Hell, you could make a whole market off of sugar pills with completely honest marketing as the placebo effect still works even when you know it is only a placebo. So long as it is reasonably priced and honest about what it is (though this could very easily be abused for profit as well - so would need to be regulated quite well).
That said, I do think harmful or predatory treatments should be cracked down on. And sadly a lot of alternatives at the moment do fall into this category. Additionally I also think the pharmaceutical industry should be cracked down on as well as they do some very predatory practices as well, even if their treatments are more effective it does not mean they need to charge an arm and a leg for it.
This always struck me as a lazy approach. Traditional methodologies for medicine may not be as rigorous as Western scientific ones, but they weren't just universally so stupid that they couldn't figure out something didn't even work. At least not across the board. You want to vet them to the highest standard possible, but you can't just assume they don't work by default, a lot of that stuff hasn't been studied at all.

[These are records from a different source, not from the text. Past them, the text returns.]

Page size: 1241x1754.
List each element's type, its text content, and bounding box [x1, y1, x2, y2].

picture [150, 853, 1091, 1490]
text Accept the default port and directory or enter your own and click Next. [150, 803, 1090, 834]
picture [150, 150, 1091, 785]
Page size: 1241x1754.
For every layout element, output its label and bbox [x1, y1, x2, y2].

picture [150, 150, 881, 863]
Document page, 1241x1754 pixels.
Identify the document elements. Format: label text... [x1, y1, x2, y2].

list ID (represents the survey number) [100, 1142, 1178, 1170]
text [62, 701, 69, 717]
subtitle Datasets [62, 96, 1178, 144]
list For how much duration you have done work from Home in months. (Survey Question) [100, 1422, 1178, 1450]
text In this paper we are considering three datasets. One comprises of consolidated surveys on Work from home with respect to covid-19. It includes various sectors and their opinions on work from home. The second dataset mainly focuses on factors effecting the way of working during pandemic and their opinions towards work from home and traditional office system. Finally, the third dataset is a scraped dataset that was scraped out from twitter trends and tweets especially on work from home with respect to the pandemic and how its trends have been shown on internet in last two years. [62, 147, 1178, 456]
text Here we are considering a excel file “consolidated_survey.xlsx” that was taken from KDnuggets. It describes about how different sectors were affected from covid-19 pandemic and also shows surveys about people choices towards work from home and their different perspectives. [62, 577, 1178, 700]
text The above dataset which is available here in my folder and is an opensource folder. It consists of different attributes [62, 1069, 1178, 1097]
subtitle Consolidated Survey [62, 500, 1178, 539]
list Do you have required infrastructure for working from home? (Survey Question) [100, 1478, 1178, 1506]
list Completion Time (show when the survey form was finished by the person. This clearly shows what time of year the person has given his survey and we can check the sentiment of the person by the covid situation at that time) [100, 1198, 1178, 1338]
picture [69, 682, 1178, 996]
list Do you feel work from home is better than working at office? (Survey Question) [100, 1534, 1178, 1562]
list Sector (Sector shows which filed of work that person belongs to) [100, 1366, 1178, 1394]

if it's working, it's working when you test it rigorously. one such big screening of traditional medicines happened in china somewhere in 70s: they collected 2k+ traditional malaria medicines, of which 350+ were tested on mice and found ONE new compound that had any activity and could be used safely in humans, so yes, there's plenty that didn't work
getting new active compounds is hard. most of the time it's easier to look up to nature, because some fungi or sponge had millions of years to get that one poison that wards off predators just right, and because of that it might be active in humans as well. whether is it useful clinically is another question. using things from traditional medicine is another filter on top of that, but far from perfect based on limited diagnosis available to ancients, limited to nonexistent disease mechanism understanding, limited plant availability, magical thinking, and more
and yes, there's plenty of things in traditional medicine market that are known not to work. realgar, shark fin, powdered rhino horn, nigella seeds, cow piss and many more do absolutely nothing at best. intricate magical systems behind their inclusion in medicine don't add any value or validity
or turmeric, i have very strong opinions on curcumin, read this to understand why: https://www.science.org/content/blog-post/curcumin-will-waste-your-time
Well, that does get into the question of how the other methodologies work. TCM does have that fairly dumb system where they thing of everything in terms of dualities and approach medicine accordingly, like, this plant is "hot" so it will help you if you have a "cool" disease. You can't make the same generalization about the efficacy of that as you could about another methodology altogether.
Also anti-malarials are a really specific thing. Practically nothing is going to be a specific antidote so you're looking at really haphazard things like bolstering immune response. If you take a broader category like say, anti-inflammatories, you'll find a lot more effective traditional remedies.